• **Excerto do documento**

Os resultados deste estudo devem ser interpretados à luz de algumas limitações existentes. A generalização dos resultados deverá ser cuidadosa, uma vez que o número de hipertensos incluídos no estudo foi inferior ao tamanho amostral definido na metodologia e os padrões terapêuticos encontrados poderão não corresponder, na totalidade, aos padrões terapêuticos da generalidade dos médicos de medicina geral e familiar em Portugal. Com efeito, o facto de os prescritores pertencerem à Rede de MS rede voluntária de médicos de Medicina Geral e Familiar constitui, por si , um viés, na medida em que poderão apresentar um padrão de prescrição sistematicamente diferente do praticado por outros médicos de Medicina Geral e Familiar ou clínicos de outras especialidades, porventura reflexo da possibilidade dos utentes da Rede terem características diferentes e, no caso concreto, não serem representativos da população total de doentes a fazer terapêutica anti-hipertensora.

Embora o recrutamento dos doentes tenha sido efectuado sequencialmente, com base num plano de amostragem por cotas, previamente disponibilizado aos MS, é possível que tenha existido um viés de selecção, em virtude de uma selecção de conveniência dos doentes por parte dos MS e tendo em conta o longo período de recrutamento verificado no terreno.

Por outro lado, o facto de os médicos terem conhecimento de que se encontravam a participar num estudo com vista à caracterização do perfil de prescrição pode ter contribuído para um viés de notificação, considerando que cada médico participante pode não ter reportado algumas prescrições de aHT durante o período do estudo ou pode ter alterado o seu padrão habitual de prescrição.

[Registos de dados]
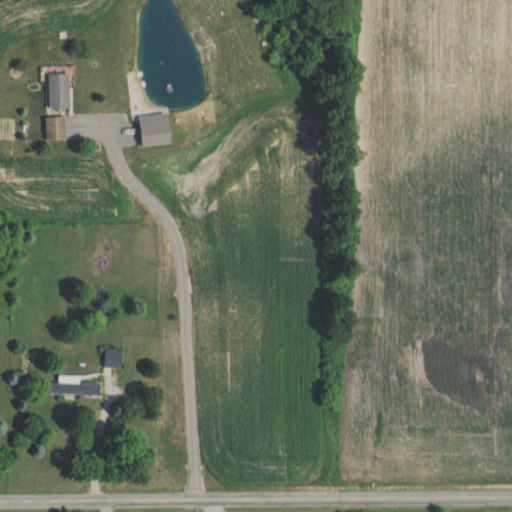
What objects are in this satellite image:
building: (59, 92)
building: (55, 129)
road: (185, 306)
building: (113, 359)
building: (70, 387)
road: (256, 505)
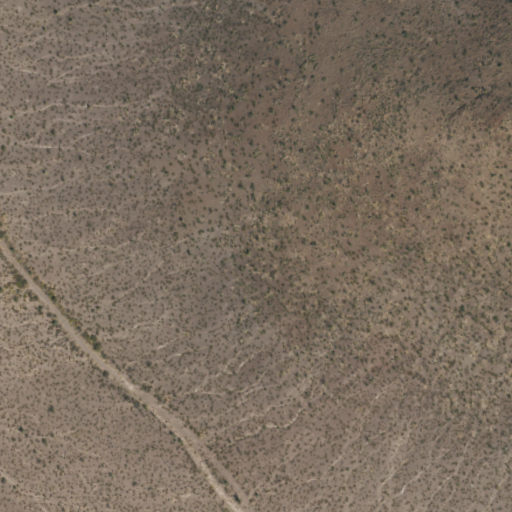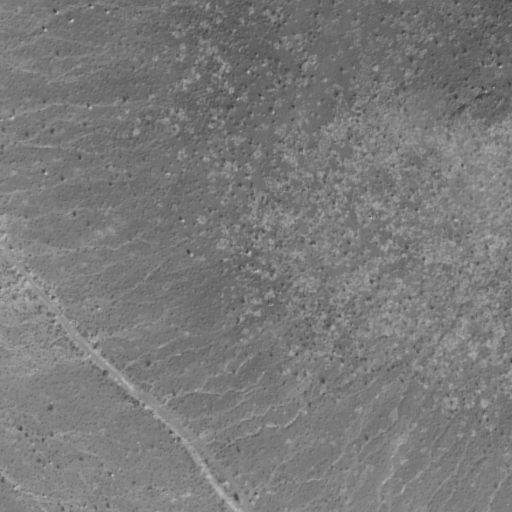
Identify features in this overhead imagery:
road: (112, 398)
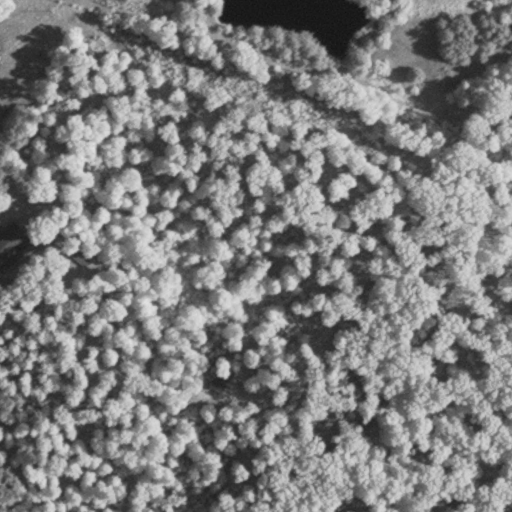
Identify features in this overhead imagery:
building: (11, 235)
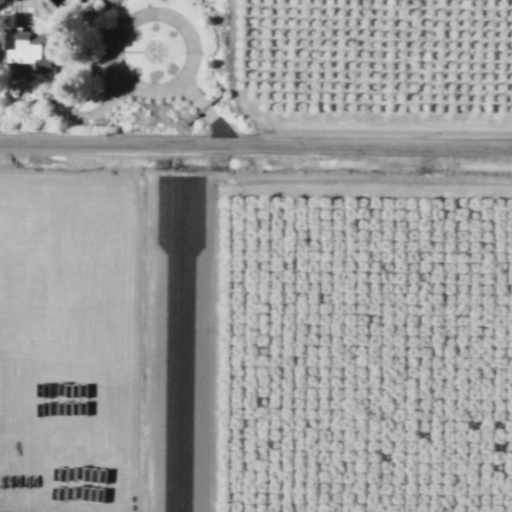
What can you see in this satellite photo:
building: (32, 44)
building: (33, 45)
road: (189, 77)
road: (68, 113)
road: (207, 113)
road: (319, 124)
road: (256, 143)
road: (217, 200)
airport: (176, 340)
airport runway: (179, 354)
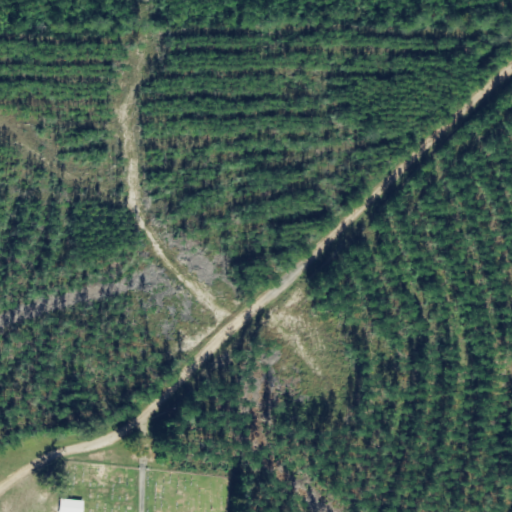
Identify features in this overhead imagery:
road: (268, 296)
park: (139, 489)
building: (67, 505)
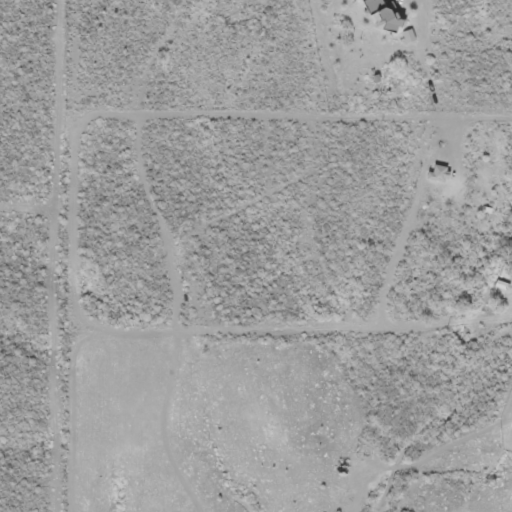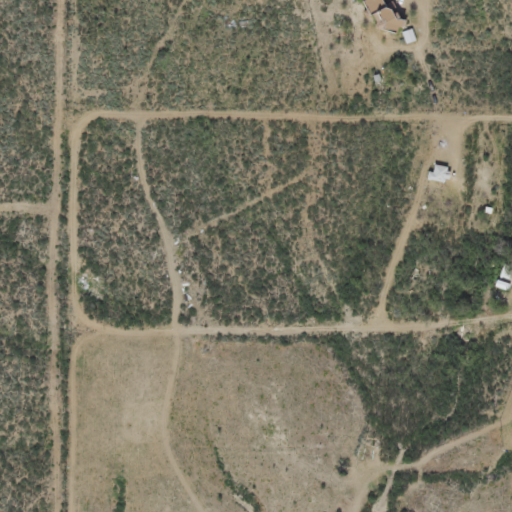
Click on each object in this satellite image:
building: (374, 17)
road: (442, 111)
building: (431, 175)
road: (172, 253)
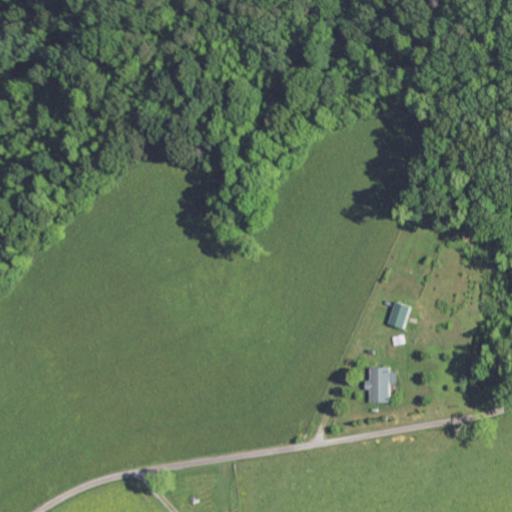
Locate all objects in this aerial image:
building: (403, 315)
building: (384, 384)
road: (171, 467)
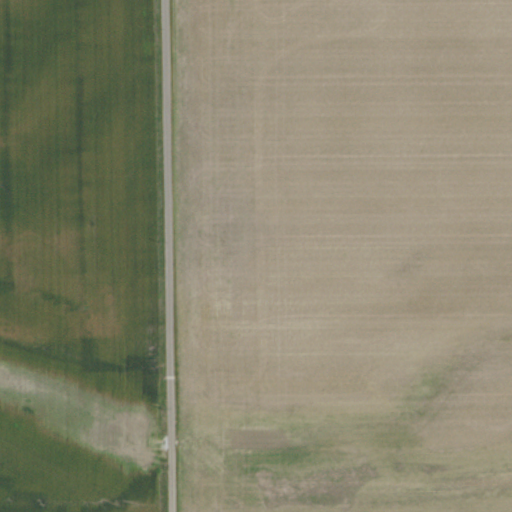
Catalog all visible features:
road: (170, 256)
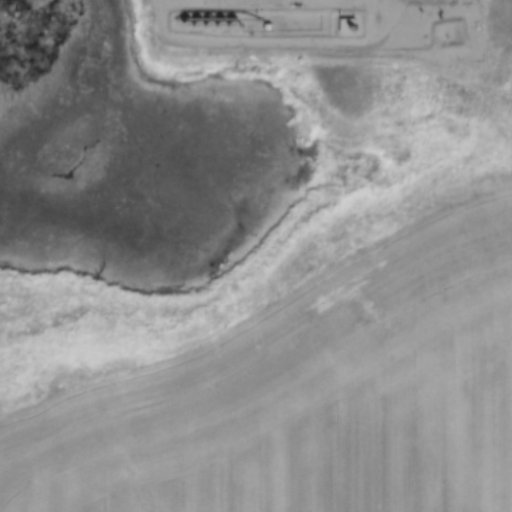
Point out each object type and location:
building: (345, 25)
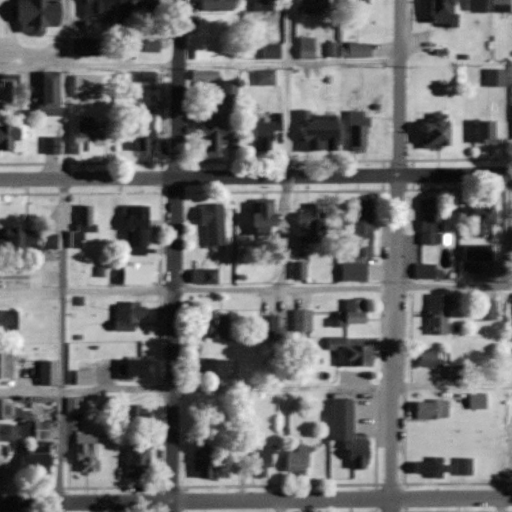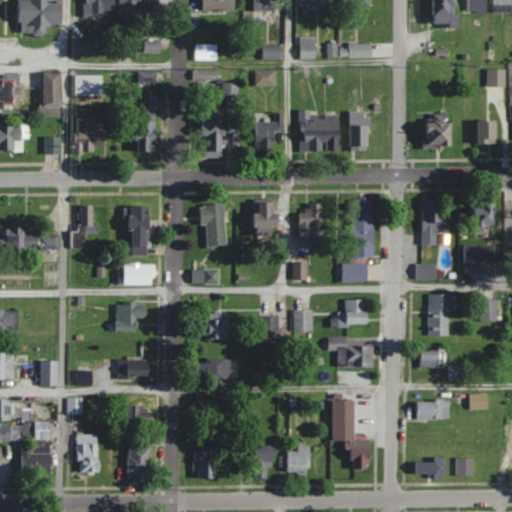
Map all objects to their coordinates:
building: (355, 2)
building: (268, 5)
building: (315, 5)
building: (476, 5)
building: (216, 6)
building: (502, 6)
building: (99, 7)
building: (152, 7)
building: (126, 8)
building: (445, 12)
building: (39, 15)
building: (152, 45)
building: (85, 46)
building: (307, 47)
building: (352, 50)
building: (272, 51)
building: (206, 52)
road: (201, 63)
building: (205, 74)
building: (147, 76)
building: (265, 77)
building: (496, 77)
building: (89, 85)
road: (401, 87)
building: (10, 93)
building: (52, 93)
building: (221, 122)
building: (360, 130)
building: (488, 131)
building: (319, 132)
building: (438, 132)
building: (267, 133)
building: (90, 135)
building: (145, 135)
building: (13, 138)
building: (53, 145)
road: (286, 145)
road: (256, 176)
building: (484, 214)
building: (267, 217)
building: (431, 221)
building: (214, 223)
building: (311, 223)
building: (363, 227)
building: (83, 228)
building: (140, 229)
building: (25, 241)
building: (478, 251)
road: (62, 256)
road: (176, 256)
building: (299, 270)
building: (426, 270)
building: (354, 271)
building: (2, 272)
building: (138, 273)
road: (256, 290)
building: (489, 309)
building: (353, 312)
building: (129, 314)
building: (439, 314)
building: (9, 319)
building: (303, 320)
building: (215, 324)
road: (392, 343)
building: (351, 353)
building: (433, 357)
building: (6, 366)
building: (213, 367)
building: (133, 368)
building: (456, 372)
building: (49, 373)
road: (256, 387)
building: (478, 401)
building: (74, 405)
building: (433, 409)
building: (8, 410)
building: (343, 412)
building: (132, 413)
building: (9, 432)
building: (509, 432)
building: (88, 452)
building: (359, 452)
building: (139, 457)
building: (36, 458)
building: (299, 460)
building: (264, 461)
building: (207, 462)
building: (464, 466)
building: (431, 467)
road: (256, 499)
road: (283, 505)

• **Instruções**
- A) No excerto sobre as limitações do estudo, reproduza o trecho desde "Embora o recrutamento" até "verificado no terreno.", inclusive, trocando "viés de selecção" por "enviesamento na selecção".
- B) Indique se cada afirmação está de acordo com o excerto sobre as limitações do estudo, respondendo sim ou não e citando as palavras do excerto que decidem a resposta: (i) O número de hipertensos incluídos ficou abaixo do tamanho amostral previsto. (ii) Os doentes foram recrutados de forma aleatória. (iii) Os prescritores pertencem a uma rede voluntária de médicos.

• **Soluções por tarefa**
- A)
Embora o recrutamento dos doentes tenha sido efectuado sequencialmente, com base num plano de amostragem por cotas, previamente disponibilizado aos MS, é possível que tenha existido um enviesamento na selecção, em virtude de uma selecção de conveniência dos doentes por parte dos MS e tendo em conta o longo período de recrutamento verificado no terreno.

- B)
(i) Sim: "o número de hipertensos incluídos no estudo foi inferior ao tamanho amostral definido na metodologia".
(ii) Não: "o recrutamento dos doentes tenha sido efectuado sequencialmente".
(iii) Sim: "rede voluntária de médicos de Medicina Geral e Familiar".